Riphagen Ineke J, Gijsbers Lieke, van Gastel Maatje D A, Kema Ido P, Gansevoort Ron T, Navis Gerjan, Bakker Stephan J L, Geleijnse Johanna M
aTop Institute Food and Nutrition, Wageningen, the NetherlandsbDepartment of Internal Medicine, Division of Nephrology, University of Groningen, University Medical Center Groningen, Groningen, the NetherlandscDivision of Human Nutrition, Wageningen University, Wageningen, the NetherlandsdDepartment of Laboratory Medicine, University of Groningen, University Medical Center Groningen, Groningen, the Netherlands*Ineke J. Riphagen and Lieke Gijsbers contributed equally.
J Hypertens. 2016 Feb;34(2):215-20. doi: 10.1097/HJH.0000000000000786.

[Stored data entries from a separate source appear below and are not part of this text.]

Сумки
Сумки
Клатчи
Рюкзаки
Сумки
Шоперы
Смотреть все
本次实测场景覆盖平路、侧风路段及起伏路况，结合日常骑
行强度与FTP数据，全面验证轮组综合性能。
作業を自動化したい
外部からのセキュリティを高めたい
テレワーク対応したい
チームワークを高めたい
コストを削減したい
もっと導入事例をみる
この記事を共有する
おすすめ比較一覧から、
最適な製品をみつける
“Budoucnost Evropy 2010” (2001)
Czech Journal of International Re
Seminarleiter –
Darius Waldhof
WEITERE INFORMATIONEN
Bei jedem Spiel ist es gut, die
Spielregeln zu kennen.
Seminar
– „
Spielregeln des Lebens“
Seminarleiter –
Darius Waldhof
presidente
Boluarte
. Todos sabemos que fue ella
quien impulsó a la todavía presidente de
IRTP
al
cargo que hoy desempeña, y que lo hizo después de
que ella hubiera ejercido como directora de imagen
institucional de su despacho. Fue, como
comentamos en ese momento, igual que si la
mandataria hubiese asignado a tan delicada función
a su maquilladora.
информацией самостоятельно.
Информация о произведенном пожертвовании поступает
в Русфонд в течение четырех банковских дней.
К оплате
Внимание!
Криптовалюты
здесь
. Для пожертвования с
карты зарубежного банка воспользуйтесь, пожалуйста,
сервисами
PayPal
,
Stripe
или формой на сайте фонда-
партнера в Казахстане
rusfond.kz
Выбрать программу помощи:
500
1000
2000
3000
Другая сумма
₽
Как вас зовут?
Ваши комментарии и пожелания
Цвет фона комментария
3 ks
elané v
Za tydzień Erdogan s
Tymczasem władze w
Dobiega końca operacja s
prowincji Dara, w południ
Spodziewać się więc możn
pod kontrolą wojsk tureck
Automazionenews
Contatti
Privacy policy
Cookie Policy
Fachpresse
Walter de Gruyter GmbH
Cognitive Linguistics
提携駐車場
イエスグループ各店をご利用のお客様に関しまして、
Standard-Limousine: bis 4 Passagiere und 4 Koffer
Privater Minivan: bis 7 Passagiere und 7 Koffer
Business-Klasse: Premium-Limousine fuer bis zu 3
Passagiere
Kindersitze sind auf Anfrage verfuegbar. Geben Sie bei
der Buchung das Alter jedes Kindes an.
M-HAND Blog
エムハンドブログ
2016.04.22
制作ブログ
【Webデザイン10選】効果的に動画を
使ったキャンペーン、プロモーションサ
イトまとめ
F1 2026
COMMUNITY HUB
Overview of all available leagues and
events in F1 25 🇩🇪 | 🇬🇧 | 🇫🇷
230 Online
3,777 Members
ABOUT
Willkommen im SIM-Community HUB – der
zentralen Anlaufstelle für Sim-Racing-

Lifestyle measures including dietary sodium restriction and increased potassium intake are recognized to lower blood pressure (BP). Potassium was found to be effective in reducing BP at higher levels of sodium intake, but to have little effect when sodium intake is restricted. The humoral mechanisms underlying these sodium intake dependent effects of potassium are unknown. We investigated the effects of potassium supplementation on top of a fully controlled sodium-restricted diet on markers of osmoregulation and volume regulation.
In this post-hoc analysis, we included 35 (pre)hypertensive individuals participating in a randomized, double-blind, placebo-controlled crossover trial. Individuals received capsules containing sodium [3.0 g (130 mmol)/day], potassium [2.8 g (72 mmol)/day], or placebo for three four-week periods. Linear mixed-effect models were used to estimate the effects of potassium supplementation compared with placebo. Skewed data were ln-transformed before analysis.
Increased potassium intake was associated with a significant decrease in 24-h BP (-3.6/-1.6 mmHg). Furthermore, we found a significant decrease in ln MR-proANP [-0.08 (95% confidence interval -0.15, -0.01) pmol/l, P = 0.03] and significant increases in 24-h heart rate [2.5 (0.9, 4.0) bpm, P = 0.002], ln plasma copeptin [0.11 (0.01, 0.20) pmol/l, P = 0.02], ln renin [0.34 (0.08, 0.60) μIU/ml, P = 0.01], and ln aldosterone [0.14 (0.07, 0.22) nmol/l, P < 0.001] compared with placebo.
We found that potassium has BP-lowering effects during sodium restriction. These BP-lowering effects, however, seem mitigated by several counter regulatory mechanisms (i.e. increased secretion of vasopressin, stimulation of RAAS, and increased heart rate) that were activated to maintain volume homeostasis and counterbalance the decrease in BP.
包括限制饮食中钠摄入和增加钾摄入在内的生活方式措施被认为可降低血压(BP)。研究发现,在钠摄入量较高时,钾对降低血压有效,但在钠摄入受限的情况下,钾的作用甚微。钾的这些依赖于钠摄入的效应背后的体液机制尚不清楚。我们研究了在完全控制的限钠饮食基础上补充钾对渗透调节和容量调节标志物的影响。
在这项事后分析中,我们纳入了35名(预)高血压个体,他们参与了一项随机、双盲、安慰剂对照的交叉试验。个体在三个为期四周的时间段内分别服用含钠[3.0克(130毫摩尔)/天]、钾[2.8克(72毫摩尔)/天]的胶囊或安慰剂。使用线性混合效应模型来估计补充钾与安慰剂相比的效果。分析前对偏态数据进行自然对数转换。
钾摄入量增加与24小时血压显著降低(-3.6 / -1.6毫米汞柱)相关。此外,我们发现与安慰剂相比,N末端B型利钠肽原的自然对数显著降低[-0.08(95%置信区间-0.15,-0.01)皮摩尔/升,P = 0.03],24小时心率显著增加[2.5(0.9,4.0)次/分钟 bpm,P = 0.002],血浆 copeptin 的自然对数显著增加[0.11(0.01,0.20)皮摩尔/升,P = 0.02],肾素的自然对数显著增加[0.34(0.08,0.60)微国际单位/毫升,P = 0.01],醛固酮的自然对数显著增加[0.14(0.07,0.22)纳摩尔/升,P < 0.001]。
我们发现,在限钠期间钾具有降低血压的作用。然而,这些降血压作用似乎被几种反调节机制(即抗利尿激素分泌增加、肾素 - 血管紧张素 - 醛固酮系统激活和心率增加)所减弱,这些机制被激活以维持容量稳态并抵消血压的下降。